§ TASK MATERIAL
========================================

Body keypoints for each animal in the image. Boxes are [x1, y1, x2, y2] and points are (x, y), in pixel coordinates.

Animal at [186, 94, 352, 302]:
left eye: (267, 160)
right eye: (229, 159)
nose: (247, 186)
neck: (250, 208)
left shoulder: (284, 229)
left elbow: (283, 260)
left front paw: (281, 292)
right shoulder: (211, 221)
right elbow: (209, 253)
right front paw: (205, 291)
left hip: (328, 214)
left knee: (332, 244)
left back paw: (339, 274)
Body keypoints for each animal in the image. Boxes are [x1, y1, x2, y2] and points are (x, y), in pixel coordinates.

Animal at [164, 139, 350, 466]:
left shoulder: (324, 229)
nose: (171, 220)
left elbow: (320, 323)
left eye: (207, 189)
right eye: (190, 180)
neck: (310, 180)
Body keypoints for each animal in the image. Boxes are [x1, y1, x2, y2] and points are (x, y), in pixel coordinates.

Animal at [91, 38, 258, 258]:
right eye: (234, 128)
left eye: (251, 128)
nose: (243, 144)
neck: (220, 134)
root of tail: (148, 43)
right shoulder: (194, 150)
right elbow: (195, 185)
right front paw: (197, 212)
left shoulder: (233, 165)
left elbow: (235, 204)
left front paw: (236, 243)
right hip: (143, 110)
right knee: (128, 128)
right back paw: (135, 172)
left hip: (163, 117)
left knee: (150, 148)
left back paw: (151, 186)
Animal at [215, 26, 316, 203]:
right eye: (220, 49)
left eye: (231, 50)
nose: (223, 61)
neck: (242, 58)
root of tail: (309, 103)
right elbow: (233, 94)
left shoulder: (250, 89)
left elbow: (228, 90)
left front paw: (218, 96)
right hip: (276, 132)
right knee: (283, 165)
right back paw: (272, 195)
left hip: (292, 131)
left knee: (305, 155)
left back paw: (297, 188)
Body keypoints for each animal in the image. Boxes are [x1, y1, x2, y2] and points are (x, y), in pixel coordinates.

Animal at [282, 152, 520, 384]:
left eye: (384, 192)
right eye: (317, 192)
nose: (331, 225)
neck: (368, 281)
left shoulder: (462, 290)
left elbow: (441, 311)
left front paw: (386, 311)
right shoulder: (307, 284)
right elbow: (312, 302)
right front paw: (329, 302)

========================================

§ ASSIGNMENT
Only one stretch of the entries above is wanted: the lines from the one containing "left hip: (163, 117)" through the one containing "left eye: (384, 192)". Please reproduce it exactly.

§ RESPONSE BELOW
left hip: (163, 117)
left knee: (150, 148)
left back paw: (151, 186)
Animal at [215, 26, 316, 203]:
right eye: (220, 49)
left eye: (231, 50)
nose: (223, 61)
neck: (242, 58)
root of tail: (309, 103)
right elbow: (233, 94)
left shoulder: (250, 89)
left elbow: (228, 90)
left front paw: (218, 96)
right hip: (276, 132)
right knee: (283, 165)
right back paw: (272, 195)
left hip: (292, 131)
left knee: (305, 155)
left back paw: (297, 188)
Body keypoints for each animal in the image. Boxes are [x1, y1, x2, y2] and points are (x, y), in pixel coordinates.

Animal at [282, 152, 520, 384]:
left eye: (384, 192)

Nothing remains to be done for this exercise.